Laura Gibson, Lecturer in Digital Content Management Education
Laura Gibson gained her PhD in Digital Humanities from King’s College London in 2019 with a thesis that investigates decolonising cultural heritage in the digital age, with a specific focus on South African museums. Her research on decolonisation and digitisation is informed by several years working in South African museums, including as Collections and Digitisation Manager at the Luthuli Museum national legacy project. Laura’s current research considers issues of indigenous knowledge exchange and repatriation in (South) Africa using digital tools. She has taught on undergraduate and postgraduate course in the Department of Digital Humanities since 2019.
Laura holds an MPhil in African Studies from the University of Cape Town and a BA (Hons) in History from University of Durham.

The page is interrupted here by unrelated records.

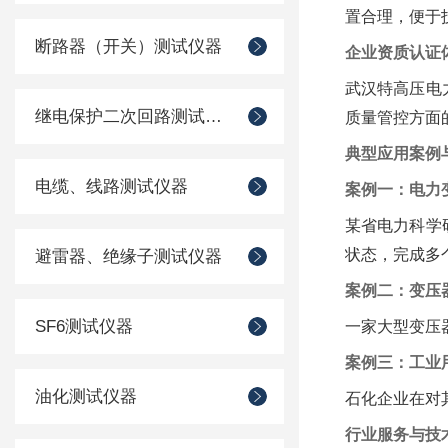
置合理，便于
断路器（开关）测试仪器
企业资质认证
武汉特高压电
继电保护二次回路测试仪器
质量管控方面
典型应用案例
电缆、线路测试仪器
案例一：电力
某省电力科学
状态，完成多
避雷器、绝缘子测试仪器
案例二：变压
SF6测试仪器
一家大型变压
案例三：工业
油化测试仪器
石化企业在对
行业服务与技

Mike Duggan, Lecturer in Digital Culture, Society and Economy Education
Mike is a cultural geographer and Lecturer in Digital Culture, Society and Economy (Education) in the Department of Digital Humanities, King’s College London. He has a PhD from Royal Holloway University of London, working in partnership with the Ordnance Survey on studying everyday digital mapping practices. His research is primarily interested in the tensions and contradictions that emerge when we examine how digital society and technology is theorised and how everyday life in a digital society is lived. He is currently studying how artistic interventions might counter the data collection practices of video conferencing platforms, and how locative media can be used to understand the locally-global issues of climate change, ecology and migration. He is the current editor-in-chief of the Livingmaps Review, a bi-annual journal for radical and critical cartography.
Niki Cheong, Lecturer in Digital Culture and Society
Niki Cheong (he/him) completed his PhD at the University of Nottingham, UK, in 2020, where he researched the practices by political actors in Malaysia engaging in the online manipulation of information, known as cybertroopers. For this work, he received the 2021 Best Dissertation Award from the Association of Internet Researchers.
Niki is broadly interested in the everyday navigation of (political) information in online spaces, with a focus on disinformation, digital practices, and digital citizenship. Currently, he is researching how popular culture is weaponised on WhatsApp in Malaysia and Singapore (funded by the Facebook Integrity Foundational Research Award). He is also part of a UNESCO-funded research project mapping online resources for LGBTI+ youth and other young key populations in the Asia-Pacific region.
Niki has previously taught at the University of Nottingham (both in the UK and Malaysia), Coventry University and Monash University Malaysia. He was formerly editor of digital journalism platform R.AGE, which is a part of Malaysia’s largest English-language newspaper, The Star. He is looking forward to joining the team at the Department of Digital Humanities at King’s College London, where he began his MA Digital Culture and Society studies a decade ago.